- **THE DATA**:
[Start of Attachment]

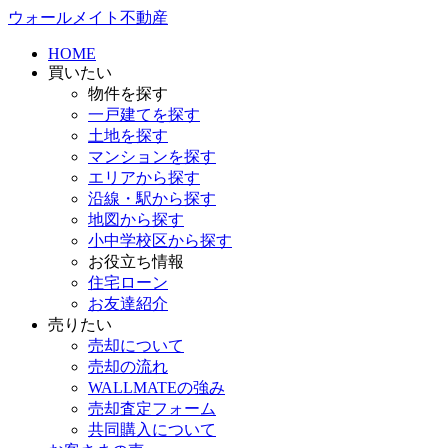
ウォールメイト不動産
HOME
買いたい
物件を探す
一戸建てを探す
土地を探す
マンションを探す
エリアから探す
沿線・駅から探す
地図から探す
小中学校区から探す
お役立ち情報
住宅ローン
お友達紹介
売りたい
売却について
売却の流れ
WALLMATEの強み
売却査定フォーム
共同購入について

[End of Attachment]

- **WHAT YOU NEED TO DO**:
Your task is to set down every entry exactly, leaving out any picture it contains.

- **ANSWER TO THIS PROBLEM**:
ウォールメイト不動産
HOME
買いたい
物件を探す
一戸建てを探す
土地を探す
マンションを探す
エリアから探す
沿線・駅から探す
地図から探す
小中学校区から探す
お役立ち情報
住宅ローン
お友達紹介
売りたい
売却について
売却の流れ
WALLMATEの強み
売却査定フォーム
共同購入について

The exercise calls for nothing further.